Comme le corps, le caractère délicatement indiqué dans le portrait de 1794, est vigoureusement marqué dans l'œuvre de 1797. La joie de vivre pour le plaisir, pour tous les plaisirs, anime toute la personne, est l'air même du visage et resplendit dans la malice hardie de ses yeux et dans le sourire de sa bouche sensuelle. Voilà bien cette femme à l'esprit prompt et à la chair faible, voilà dans toute la personne cette volupté diffuse qui, si elle ne provoque pas, encourage. Voilà celle qui se lasse de Montrond et va tomber en Garat. Combien elle a perdu de sa grâce à l'air mutin! Combien étaient plus beaux les grands yeux de naguère, où la candeur souriait à l'avenir, que ces yeux d'où a fui le rêve et qui concentrent leur puissance en un regard précis, informé, exigeant, presque dur; combien les lèvres d'autrefois, encore neuves, prêtes à sourire à l'amour, mais pas à lui seul, étaient plus jolies que ces lèvres de voluptueuse où la passion charnelle a mis une vulgarité. Tout ce qui dans ce visage a été enlevé à l'idéal, a été enlevé au charme.

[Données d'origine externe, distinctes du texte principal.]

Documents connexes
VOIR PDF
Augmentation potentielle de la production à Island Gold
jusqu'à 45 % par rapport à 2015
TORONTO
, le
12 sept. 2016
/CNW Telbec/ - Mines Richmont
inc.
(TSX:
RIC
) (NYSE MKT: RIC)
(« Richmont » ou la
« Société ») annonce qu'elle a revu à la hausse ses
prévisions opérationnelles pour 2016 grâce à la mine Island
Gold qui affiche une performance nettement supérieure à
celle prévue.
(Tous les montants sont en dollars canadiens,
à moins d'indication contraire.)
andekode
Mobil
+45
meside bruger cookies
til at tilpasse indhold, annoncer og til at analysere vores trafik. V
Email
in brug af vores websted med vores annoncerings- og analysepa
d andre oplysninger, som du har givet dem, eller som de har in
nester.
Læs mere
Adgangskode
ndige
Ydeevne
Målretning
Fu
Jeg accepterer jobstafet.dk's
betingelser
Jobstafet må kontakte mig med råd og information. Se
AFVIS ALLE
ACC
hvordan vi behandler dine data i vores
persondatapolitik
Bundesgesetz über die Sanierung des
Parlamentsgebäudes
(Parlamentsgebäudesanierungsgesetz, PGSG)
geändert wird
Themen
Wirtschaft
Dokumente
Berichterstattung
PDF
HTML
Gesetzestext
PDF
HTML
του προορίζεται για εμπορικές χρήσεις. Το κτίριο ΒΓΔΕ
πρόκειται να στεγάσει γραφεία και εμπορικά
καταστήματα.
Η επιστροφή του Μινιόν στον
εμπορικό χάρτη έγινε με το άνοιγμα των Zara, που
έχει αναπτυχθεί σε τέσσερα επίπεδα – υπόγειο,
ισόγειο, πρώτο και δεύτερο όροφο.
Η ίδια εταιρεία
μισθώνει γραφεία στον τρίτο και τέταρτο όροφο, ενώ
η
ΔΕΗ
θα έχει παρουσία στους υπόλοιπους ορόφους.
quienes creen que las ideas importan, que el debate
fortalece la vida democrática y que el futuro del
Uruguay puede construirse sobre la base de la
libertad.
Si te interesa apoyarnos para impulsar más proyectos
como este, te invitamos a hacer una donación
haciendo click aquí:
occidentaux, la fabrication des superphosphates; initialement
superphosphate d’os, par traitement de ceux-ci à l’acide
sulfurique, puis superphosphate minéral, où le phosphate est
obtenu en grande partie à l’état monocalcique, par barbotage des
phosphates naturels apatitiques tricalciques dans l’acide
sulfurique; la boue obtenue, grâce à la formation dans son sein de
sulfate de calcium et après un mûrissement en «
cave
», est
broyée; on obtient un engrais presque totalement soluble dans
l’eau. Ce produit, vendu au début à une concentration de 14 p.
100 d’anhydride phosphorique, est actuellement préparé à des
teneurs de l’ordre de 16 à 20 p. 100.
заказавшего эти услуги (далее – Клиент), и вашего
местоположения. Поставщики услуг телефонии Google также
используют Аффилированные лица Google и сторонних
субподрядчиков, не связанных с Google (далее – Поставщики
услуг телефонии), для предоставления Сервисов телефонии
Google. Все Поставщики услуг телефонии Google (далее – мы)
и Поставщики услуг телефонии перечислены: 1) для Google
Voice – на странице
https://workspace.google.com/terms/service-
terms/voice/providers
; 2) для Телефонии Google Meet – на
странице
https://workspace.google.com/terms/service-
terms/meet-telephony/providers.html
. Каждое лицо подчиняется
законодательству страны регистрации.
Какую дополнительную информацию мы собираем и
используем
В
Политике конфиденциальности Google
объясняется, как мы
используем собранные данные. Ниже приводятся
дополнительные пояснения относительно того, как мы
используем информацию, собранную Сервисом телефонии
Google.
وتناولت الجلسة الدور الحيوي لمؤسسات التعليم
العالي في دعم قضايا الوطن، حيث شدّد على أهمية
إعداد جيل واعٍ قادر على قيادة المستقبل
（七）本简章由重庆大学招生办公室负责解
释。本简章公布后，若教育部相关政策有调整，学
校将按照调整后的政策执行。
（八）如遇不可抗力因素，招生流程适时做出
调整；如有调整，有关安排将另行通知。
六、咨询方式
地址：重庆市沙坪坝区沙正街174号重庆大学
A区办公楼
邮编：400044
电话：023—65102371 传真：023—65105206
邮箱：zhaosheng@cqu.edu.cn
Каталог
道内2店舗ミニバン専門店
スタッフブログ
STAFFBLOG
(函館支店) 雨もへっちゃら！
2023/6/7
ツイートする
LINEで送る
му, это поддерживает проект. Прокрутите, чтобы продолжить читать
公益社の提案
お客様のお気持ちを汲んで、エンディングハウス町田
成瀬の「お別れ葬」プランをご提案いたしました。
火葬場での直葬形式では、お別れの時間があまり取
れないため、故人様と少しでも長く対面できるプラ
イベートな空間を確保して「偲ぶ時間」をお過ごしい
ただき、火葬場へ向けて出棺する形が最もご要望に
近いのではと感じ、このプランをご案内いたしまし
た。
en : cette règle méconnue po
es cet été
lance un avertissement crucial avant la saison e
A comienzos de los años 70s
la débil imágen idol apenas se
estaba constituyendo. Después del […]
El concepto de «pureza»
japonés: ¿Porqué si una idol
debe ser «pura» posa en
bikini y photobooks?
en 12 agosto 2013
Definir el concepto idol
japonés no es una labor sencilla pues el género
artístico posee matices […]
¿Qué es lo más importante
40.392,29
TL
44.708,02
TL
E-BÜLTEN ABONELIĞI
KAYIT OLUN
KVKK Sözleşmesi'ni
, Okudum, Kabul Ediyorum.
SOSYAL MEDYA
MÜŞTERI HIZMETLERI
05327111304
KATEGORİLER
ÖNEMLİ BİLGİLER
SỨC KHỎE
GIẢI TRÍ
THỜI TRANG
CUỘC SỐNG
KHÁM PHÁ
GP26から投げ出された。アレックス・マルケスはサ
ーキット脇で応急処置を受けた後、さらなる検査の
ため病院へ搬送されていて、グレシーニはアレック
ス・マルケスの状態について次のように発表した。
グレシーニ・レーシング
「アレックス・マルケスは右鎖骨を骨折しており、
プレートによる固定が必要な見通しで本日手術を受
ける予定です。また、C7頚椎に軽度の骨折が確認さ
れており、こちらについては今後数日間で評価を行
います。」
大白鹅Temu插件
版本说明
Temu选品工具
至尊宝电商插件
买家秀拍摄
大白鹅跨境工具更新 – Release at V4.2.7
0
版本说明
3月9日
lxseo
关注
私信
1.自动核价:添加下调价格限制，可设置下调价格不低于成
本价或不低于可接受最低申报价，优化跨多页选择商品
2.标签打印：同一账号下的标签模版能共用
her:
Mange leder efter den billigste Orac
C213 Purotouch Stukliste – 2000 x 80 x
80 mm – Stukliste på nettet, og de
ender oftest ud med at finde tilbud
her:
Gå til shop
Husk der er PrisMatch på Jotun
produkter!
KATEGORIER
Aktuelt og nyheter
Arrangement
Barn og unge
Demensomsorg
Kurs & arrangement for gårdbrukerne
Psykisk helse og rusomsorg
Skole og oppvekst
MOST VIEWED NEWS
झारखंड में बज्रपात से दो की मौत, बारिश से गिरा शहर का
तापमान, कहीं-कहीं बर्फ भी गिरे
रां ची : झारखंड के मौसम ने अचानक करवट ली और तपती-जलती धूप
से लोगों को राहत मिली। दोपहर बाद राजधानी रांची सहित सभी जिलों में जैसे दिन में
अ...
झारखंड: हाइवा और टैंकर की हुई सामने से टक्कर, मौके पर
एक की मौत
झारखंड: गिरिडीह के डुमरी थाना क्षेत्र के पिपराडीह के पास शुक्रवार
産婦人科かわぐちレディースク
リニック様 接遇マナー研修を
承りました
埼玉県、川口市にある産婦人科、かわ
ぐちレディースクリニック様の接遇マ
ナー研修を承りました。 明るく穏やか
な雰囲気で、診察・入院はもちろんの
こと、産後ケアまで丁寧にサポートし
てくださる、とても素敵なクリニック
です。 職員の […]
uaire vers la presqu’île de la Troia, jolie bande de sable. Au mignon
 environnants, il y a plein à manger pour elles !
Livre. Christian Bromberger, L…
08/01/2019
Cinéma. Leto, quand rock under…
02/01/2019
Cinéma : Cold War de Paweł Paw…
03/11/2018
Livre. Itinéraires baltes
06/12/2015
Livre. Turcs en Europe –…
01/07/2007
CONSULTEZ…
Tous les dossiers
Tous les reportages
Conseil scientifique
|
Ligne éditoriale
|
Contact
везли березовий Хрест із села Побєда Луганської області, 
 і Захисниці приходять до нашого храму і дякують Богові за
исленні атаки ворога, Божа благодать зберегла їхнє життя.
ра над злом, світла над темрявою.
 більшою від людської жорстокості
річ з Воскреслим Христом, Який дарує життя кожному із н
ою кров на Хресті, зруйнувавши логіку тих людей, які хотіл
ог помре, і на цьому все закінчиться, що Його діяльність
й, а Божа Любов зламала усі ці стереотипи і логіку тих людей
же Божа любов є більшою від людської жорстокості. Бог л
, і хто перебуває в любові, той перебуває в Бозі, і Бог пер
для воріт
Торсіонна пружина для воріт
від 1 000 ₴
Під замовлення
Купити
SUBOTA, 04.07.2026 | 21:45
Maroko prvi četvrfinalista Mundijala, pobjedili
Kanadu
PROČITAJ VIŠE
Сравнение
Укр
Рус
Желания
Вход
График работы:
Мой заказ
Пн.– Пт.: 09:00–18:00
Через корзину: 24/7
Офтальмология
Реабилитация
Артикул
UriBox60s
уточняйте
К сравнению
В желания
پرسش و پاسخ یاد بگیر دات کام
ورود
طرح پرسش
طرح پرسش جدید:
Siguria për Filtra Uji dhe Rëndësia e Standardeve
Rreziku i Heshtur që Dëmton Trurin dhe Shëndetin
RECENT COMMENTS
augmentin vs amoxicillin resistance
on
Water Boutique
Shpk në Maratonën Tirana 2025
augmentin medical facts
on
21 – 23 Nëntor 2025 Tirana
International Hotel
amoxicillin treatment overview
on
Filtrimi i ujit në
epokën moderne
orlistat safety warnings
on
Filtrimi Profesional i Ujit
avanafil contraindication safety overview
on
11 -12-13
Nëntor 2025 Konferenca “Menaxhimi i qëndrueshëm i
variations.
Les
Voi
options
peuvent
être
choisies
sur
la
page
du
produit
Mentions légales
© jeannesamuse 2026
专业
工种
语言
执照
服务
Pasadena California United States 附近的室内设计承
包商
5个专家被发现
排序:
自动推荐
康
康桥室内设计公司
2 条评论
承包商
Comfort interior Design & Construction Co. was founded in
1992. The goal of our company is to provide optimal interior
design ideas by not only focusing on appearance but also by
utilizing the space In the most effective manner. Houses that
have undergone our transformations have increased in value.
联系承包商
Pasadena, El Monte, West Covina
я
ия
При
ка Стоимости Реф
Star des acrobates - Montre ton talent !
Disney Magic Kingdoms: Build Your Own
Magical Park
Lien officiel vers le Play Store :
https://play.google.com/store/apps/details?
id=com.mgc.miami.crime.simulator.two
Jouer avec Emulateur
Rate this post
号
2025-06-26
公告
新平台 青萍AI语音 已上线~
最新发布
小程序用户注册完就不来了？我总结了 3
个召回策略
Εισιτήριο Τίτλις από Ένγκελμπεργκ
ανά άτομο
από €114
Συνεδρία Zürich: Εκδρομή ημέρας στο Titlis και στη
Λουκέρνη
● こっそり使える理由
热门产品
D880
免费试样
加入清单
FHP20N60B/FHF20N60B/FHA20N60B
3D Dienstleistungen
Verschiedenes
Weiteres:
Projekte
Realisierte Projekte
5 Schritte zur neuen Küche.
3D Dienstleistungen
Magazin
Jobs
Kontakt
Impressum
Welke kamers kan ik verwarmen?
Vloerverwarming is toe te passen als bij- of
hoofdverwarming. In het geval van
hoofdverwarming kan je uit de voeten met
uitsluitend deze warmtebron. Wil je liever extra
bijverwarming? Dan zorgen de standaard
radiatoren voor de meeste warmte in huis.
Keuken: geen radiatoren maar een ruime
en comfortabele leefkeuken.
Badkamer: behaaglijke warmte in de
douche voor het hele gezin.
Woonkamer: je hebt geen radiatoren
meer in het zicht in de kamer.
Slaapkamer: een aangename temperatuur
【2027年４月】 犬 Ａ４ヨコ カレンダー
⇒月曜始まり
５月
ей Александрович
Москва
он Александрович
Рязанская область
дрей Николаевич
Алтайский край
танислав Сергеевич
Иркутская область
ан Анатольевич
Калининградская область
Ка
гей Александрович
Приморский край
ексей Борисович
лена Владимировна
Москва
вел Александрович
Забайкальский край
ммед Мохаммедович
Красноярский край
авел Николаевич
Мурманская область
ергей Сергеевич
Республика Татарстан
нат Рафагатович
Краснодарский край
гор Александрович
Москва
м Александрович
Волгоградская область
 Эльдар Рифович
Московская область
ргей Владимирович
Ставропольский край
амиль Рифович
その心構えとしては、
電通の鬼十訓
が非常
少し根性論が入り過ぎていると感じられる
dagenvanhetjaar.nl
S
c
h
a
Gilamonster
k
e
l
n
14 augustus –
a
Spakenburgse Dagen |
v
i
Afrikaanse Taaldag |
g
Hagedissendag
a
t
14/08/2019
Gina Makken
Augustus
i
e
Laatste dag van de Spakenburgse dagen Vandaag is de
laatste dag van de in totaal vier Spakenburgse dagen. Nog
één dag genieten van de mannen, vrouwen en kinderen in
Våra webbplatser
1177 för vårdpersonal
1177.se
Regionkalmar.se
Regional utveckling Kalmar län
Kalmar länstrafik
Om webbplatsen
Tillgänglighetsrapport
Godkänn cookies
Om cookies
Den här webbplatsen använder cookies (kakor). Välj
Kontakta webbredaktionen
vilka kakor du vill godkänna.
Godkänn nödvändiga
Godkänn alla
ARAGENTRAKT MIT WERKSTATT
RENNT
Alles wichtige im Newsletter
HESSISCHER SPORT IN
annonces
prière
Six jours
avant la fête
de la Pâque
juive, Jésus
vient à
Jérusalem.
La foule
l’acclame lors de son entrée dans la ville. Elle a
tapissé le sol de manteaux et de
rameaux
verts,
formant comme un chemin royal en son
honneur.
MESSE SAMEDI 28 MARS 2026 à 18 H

Or, c'est précisément cette évidence d'une déformation qui, outre l'art de la peinture, fait le mérite et la vérité profonde de cette œuvre. C'est pour cela qu'en tête des Mémoires le portrait à sa place était celui-là. C'est pour cela que mes derniers mots doivent remercier M. de Mandrot. Grâce à lui, l'on connaîtra le portrait d'Aimée, le meilleur à étudier par ceux qui se contentent de regarder les visages et par ceux qui, dans le visage, cherchent à voir l'âme.